**Exercise goal:**
Task for the records below: copy exactly from the first line on, stopping once the line with "###### ⭐- Construir, implementar" is copied, and leave out the pictures.

(Beginning of Source data)

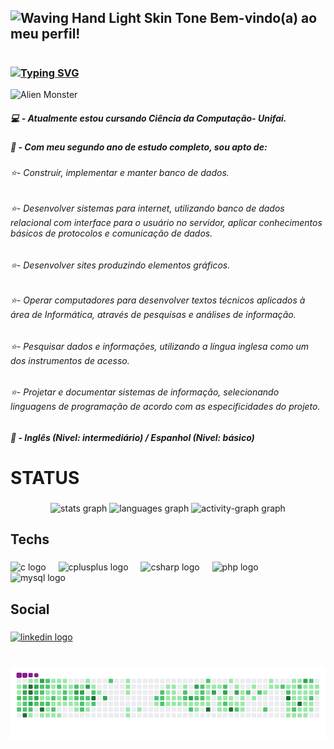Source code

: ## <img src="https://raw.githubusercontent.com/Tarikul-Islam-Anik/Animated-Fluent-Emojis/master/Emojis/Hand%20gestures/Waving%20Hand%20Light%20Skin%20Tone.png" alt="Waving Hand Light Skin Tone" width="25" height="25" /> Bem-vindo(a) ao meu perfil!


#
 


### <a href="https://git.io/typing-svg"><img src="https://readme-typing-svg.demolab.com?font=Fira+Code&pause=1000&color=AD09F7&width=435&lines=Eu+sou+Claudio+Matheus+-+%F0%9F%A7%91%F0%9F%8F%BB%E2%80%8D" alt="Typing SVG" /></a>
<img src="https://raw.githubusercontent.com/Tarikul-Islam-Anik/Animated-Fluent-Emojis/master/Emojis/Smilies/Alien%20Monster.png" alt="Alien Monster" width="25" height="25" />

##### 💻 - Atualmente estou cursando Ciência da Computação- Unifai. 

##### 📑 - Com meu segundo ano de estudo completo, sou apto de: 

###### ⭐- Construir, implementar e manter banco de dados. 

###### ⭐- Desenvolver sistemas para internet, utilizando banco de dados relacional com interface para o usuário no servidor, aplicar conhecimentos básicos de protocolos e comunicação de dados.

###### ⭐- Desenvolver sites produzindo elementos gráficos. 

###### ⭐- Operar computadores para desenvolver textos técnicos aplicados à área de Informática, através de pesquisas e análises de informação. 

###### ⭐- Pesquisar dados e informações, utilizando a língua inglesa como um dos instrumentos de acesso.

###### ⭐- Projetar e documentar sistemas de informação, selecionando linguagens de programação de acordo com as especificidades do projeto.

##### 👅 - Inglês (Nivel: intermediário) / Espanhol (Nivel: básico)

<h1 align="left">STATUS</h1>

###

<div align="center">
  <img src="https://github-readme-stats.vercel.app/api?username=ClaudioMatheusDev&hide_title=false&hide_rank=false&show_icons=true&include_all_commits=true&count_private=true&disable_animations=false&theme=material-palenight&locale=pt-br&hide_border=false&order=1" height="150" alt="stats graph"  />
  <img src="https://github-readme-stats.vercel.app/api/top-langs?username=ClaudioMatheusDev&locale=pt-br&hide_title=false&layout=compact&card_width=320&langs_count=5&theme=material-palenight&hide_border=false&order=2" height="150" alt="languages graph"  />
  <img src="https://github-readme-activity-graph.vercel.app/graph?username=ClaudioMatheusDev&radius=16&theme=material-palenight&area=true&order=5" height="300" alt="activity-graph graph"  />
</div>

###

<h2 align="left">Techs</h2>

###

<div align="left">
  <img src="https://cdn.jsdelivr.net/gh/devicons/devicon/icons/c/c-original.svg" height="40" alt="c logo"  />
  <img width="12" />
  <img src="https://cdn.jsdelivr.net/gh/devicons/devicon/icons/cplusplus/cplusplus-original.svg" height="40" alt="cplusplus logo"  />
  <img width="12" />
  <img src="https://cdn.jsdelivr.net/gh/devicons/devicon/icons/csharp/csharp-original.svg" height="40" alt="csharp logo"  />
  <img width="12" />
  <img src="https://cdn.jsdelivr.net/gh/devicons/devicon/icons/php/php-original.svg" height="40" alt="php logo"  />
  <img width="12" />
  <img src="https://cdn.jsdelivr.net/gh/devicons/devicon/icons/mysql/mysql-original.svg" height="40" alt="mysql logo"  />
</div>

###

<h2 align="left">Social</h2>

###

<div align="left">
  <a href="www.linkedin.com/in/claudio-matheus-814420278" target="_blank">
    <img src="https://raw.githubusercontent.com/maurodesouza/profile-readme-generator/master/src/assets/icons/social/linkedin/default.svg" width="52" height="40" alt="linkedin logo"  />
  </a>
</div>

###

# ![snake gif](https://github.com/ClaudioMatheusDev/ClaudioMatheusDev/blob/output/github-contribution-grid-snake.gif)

(End of Source data)

**Task solution:**
Source code

: ## <img src="https://raw.githubusercontent.com/Tarikul-Islam-Anik/Animated-Fluent-Emojis/master/Emojis/Hand%20gestures/Waving%20Hand%20Light%20Skin%20Tone.png" alt="Waving Hand Light Skin Tone" width="25" height="25" /> Bem-vindo(a) ao meu perfil!


#
 


### <a href="https://git.io/typing-svg"><img src="https://readme-typing-svg.demolab.com?font=Fira+Code&pause=1000&color=AD09F7&width=435&lines=Eu+sou+Claudio+Matheus+-+%F0%9F%A7%91%F0%9F%8F%BB%E2%80%8D" alt="Typing SVG" /></a>
<img src="https://raw.githubusercontent.com/Tarikul-Islam-Anik/Animated-Fluent-Emojis/master/Emojis/Smilies/Alien%20Monster.png" alt="Alien Monster" width="25" height="25" />

##### 💻 - Atualmente estou cursando Ciência da Computação- Unifai. 

##### 📑 - Com meu segundo ano de estudo completo, sou apto de: 

###### ⭐- Construir, implementar e manter banco de dados. 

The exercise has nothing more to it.